Job 1: Reproduce the blog post from "Overall, though, my" up to and including "missed. It's here.", switching "provocateurs" to "trolls".
Job 2: In the blog post, how long has the writer been living in China?
Job 3: Write the next part of the blog post, picking up after its final sentence.

Supplied text:
◇ ◇ ◇ ◇

Also, because of the demands of fitting such profuse production into an already rather overfull life, this tends to be a very unpremeditated blog. I try to write as quickly as possible. I very rarely plan anything out in advance (other than, occasionally, to try to keep in mind a topic I think is promising); I almost never do any substantive polishing or re-drafting (though I am a bit anal about checking for small stylistic inelegances or careless typos). I just sit down with a cup of coffee or a beer at some point in the day, and spend 40 or 50 minutes typing the first things that come into my head.

And what comes into my head, or out of it? Well, just about anything and everything. I wouldn't like to try and pin it down too much (I've always struggled with choosing 'categories' for my output).

This is not a humour blog; although I hope that the tone is generally light even when I am at my most serious; and I like to think that I have a few good jokes here and there.

This is not a 'China blog'; although, since I've been living here getting on for 7 years now, I do inevitably write about my experiences in this country from time to time.

This is not a political blog; although, again, I do have strong political views about many things, and may occasionally touch on them here; but most of the time I maintain a discreet silence about such things. Fenqing types, I think, will not find enough fuel for their indignation on here. Well, I hope not, anyway.

I like to think of this as primarily a literary blog - both in that I am concerned with the quality of my writing and am striving always to improve it, and in that favourite writers, books and poems (and films and songs) are amongst my most regular topics.

It is also a very personal blog - not just in the fragments of autobiography that I scatter through these posts, but in the self-examination I often conduct on here. I am a very meditative and philosophical person, and I like to think of my blog(s) - sometimes, at least - as a kind of spiritual journal. I imagine it can get a little too personal for many people: my writing here has been variously described as either "refreshingly honest" or "painfully frank".

Above all, I try to make my blogs a celebration of things I like - and that includes many aspects of life in China. (I have felt an uncanny affinity with China since my early childhood, and I may write more on this shortly, as I am about to pass the 15th anniversary of my first extended visit here - a major watershed in my life.)

However, since I am a frail human like everyone else, my blogs also occasionally serve as a place to vent about things that are pissing me off - and that too includes many aspects of life in China.


Overall, though, my blog-writing is very carefree, cheerful, frivolous, and superficial - and has fairly little to say about China or the Chinese government. So, if there are any fenqing (or fenwai) lurkers reading this, please move along. There's nothing for you here.

7 comments:

Anonymous said...

Love that this post has gotten absolutely no comments. Don't you hate that -- the sense (based on a semi-objective measure like blog stats) that people, especially provocateurs, are suddenly paying attention? and then when you try to head them off with a pre-emptive strike, they seem not to even notice?

By the way, I've been meaning to direct you to a post on a third party's blog. (Full disclosure: a nephew of mine writes for this blog, although this post wasn't his.) It presented an angle on China and the Internet which I'd previously, utterly missed. It's here.

Froog said...

Thanks for the link, JES. I found the original NYT article (or was it Time?) that the blog picked up on quite interesting, although it's rather old news here in China: 'Internet addiction' has been a hot topic here for 5 or 6 years at least, I would say.

◇ ◇ ◇ ◇

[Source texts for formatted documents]
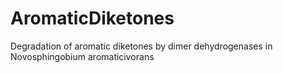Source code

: # AromaticDiketones
Degradation of aromatic diketones by dimer dehydrogenases in Novosphingobium aromaticivorans

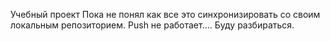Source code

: Учебный проект
 Пока не понял как все это синхронизировать со своим локальным репозиторием.
   Push не работает....
   Буду разбираться.
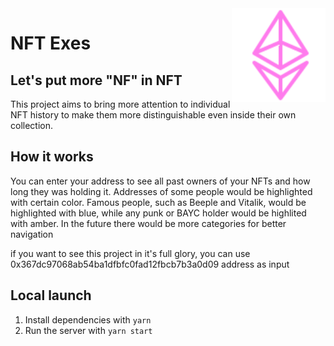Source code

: <img src="./public/favicons/favicon.svg" width="150" align="right" alt="" />

# NFT Exes

## Let's put more "NF" in NFT

This project aims to bring more attention to individual NFT history to make them more distinguishable even inside their own collection.

## How it works

You can enter your address to see all past owners of your NFTs and how long they was holding it. Addresses of some people would be highlighted with certain color. Famous people, such as Beeple and Vitalik, would be highlighted with blue, while any punk or BAYC holder would be highlited with amber. In the future there would be more categories for better navigation

if you want to see this project in it's full glory, you can use 0x367dc97068ab54ba1dfbfc0fad12fbcb7b3a0d09 address as input

## Local launch

1. Install dependencies with `yarn`
2. Run the server with `yarn start`
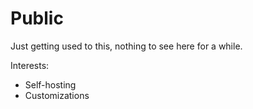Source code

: # Public

Just getting used to this, nothing to see here for a while.

Interests:

- Self-hosting
- Customizations
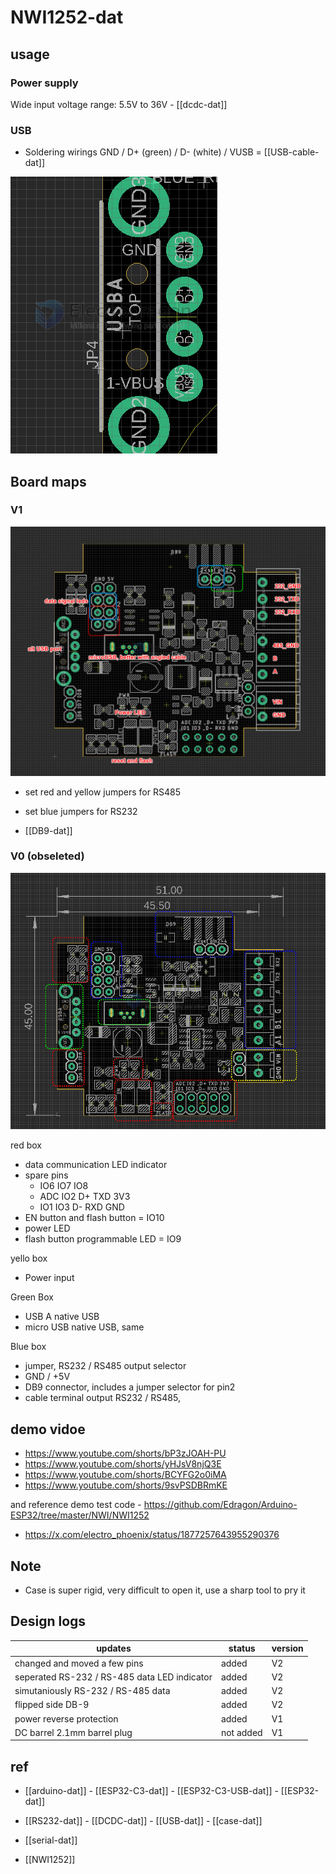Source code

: 
# NWI1252-dat





## usage 

### Power supply 

Wide input voltage range: 5.5V to 36V - [[dcdc-dat]]

### USB 

- Soldering wirings GND / D+ (green) / D- (white) / VUSB = [[USB-cable-dat]]

![](2024-11-20-17-01-50.png)




## Board maps 

### V1 

![](2024-09-26-22-14-43.png)

- set red and yellow jumpers for RS485
- set blue jumpers for RS232

- [[DB9-dat]]


### V0 (obseleted)

![](2024-08-29-01-37-01.png)



red box 
- data communication LED indicator 
- spare pins 
  - IO6 IO7 IO8 
  - ADC IO2 D+ TXD 3V3
  - IO1 IO3 D- RXD GND
- EN button and flash button = IO10
- power LED
- flash button programmable LED = IO9

yello box
- Power input 

Green Box 
- USB A native USB
- micro USB native USB, same

Blue box 
- jumper, RS232 / RS485 output selector 
- GND / +5V 
- DB9 connector, includes a jumper selector for pin2 
- cable terminal output RS232 / RS485, 





## demo vidoe 

- https://www.youtube.com/shorts/bP3zJOAH-PU
- https://www.youtube.com/shorts/yHJsV8njQ3E
- https://www.youtube.com/shorts/BCYFG2o0iMA
- https://www.youtube.com/shorts/9svPSDBRmKE

and reference demo test code - https://github.com/Edragon/Arduino-ESP32/tree/master/NWI/NWI1252

- https://x.com/electro_phoenix/status/1877257643955290376



## Note 

- Case is super rigid, very difficult to open it, use a sharp tool to pry it


## Design logs

| updates                                      | status    | version |
| -------------------------------------------- | --------- | ------- |
| changed and moved a few pins                 | added     | V2      |
| seperated RS-232 / RS-485 data LED indicator | added     | V2      |
| simutaniously RS-232 / RS-485 data           | added     | V2      |
| flipped side DB-9                            | added     | V2      |
| power reverse protection                     | added     | V1      |
| DC barrel 2.1mm barrel plug                  | not added | V1      |




## ref 

- [[arduino-dat]] - [[ESP32-C3-dat]] - [[ESP32-C3-USB-dat]] - [[ESP32-dat]]

- [[RS232-dat]] - [[DCDC-dat]] - [[USB-dat]] - [[case-dat]]

- [[serial-dat]]

- [[NWI1252]]
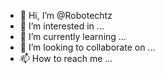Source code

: - 👋 Hi, I’m @Robotechtz
- 👀 I’m interested in ...
- 🌱 I’m currently learning ...
- 💞️ I’m looking to collaborate on ...
- 📫 How to reach me ...

<!---
Robotechtz/Robotechtz is a ✨ special ✨ repository because its `README.md` (this file) appears on your GitHub profile.
You can click the Preview link to take a look at your changes.
--->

◇ ◇ ◇ ◇

Reply 1:
Overall, though, my blog-writing is very carefree, cheerful, frivolous, and superficial - and has fairly little to say about China or the Chinese government. So, if there are any fenqing (or fenwai) lurkers reading this, please move along. There's nothing for you here.

7 comments:

Anonymous said...

Love that this post has gotten absolutely no comments. Don't you hate that -- the sense (based on a semi-objective measure like blog stats) that people, especially trolls, are suddenly paying attention? and then when you try to head them off with a pre-emptive strike, they seem not to even notice?

By the way, I've been meaning to direct you to a post on a third party's blog. (Full disclosure: a nephew of mine writes for this blog, although this post wasn't his.) It presented an angle on China and the Internet which I'd previously, utterly missed. It's here.

Reply 2: Getting on for 7 years.

Reply 3:
I thought you might be interested in this photo essay on the ChinaSmack news website about a feckless Chinese mother being brutally bullied by her wayward 10-year-old son. It's rather similar to the first example in the Net addiction article - an extreme, but not uncommon example of the 'Little Emperor' syndrome, the blowback from the One Child Policy.

Yes, the silence is rather deafening, isn't it? Although, on the whole, I think I'm rather relieved to be able to slip back into obscurity.

Do you know if there are any Net-wide stats on what proportion of blog visitors leave a comment? I'm fairly selective in my blog-reading, and mostly enter into friendly reciprocal relationships with other bloggers such as yourself - but even there, I suppose I leave a comment barely 10% of the time. I seldom or never leave a comment on a blog where I'm a one-time visitor.

I rarely have more than a handful of comments per week, although I am supposedly getting 300 visits per week on Froogville and nearly 250 on The Barstool.... so, maybe 1 or 2% commenting rate. Is that unusually low?? I used to have two regular and sometimes prolific commenters, but they've both deserted me of late. How do you fare?

Perhaps I should try to be more provocative....

Anonymous said...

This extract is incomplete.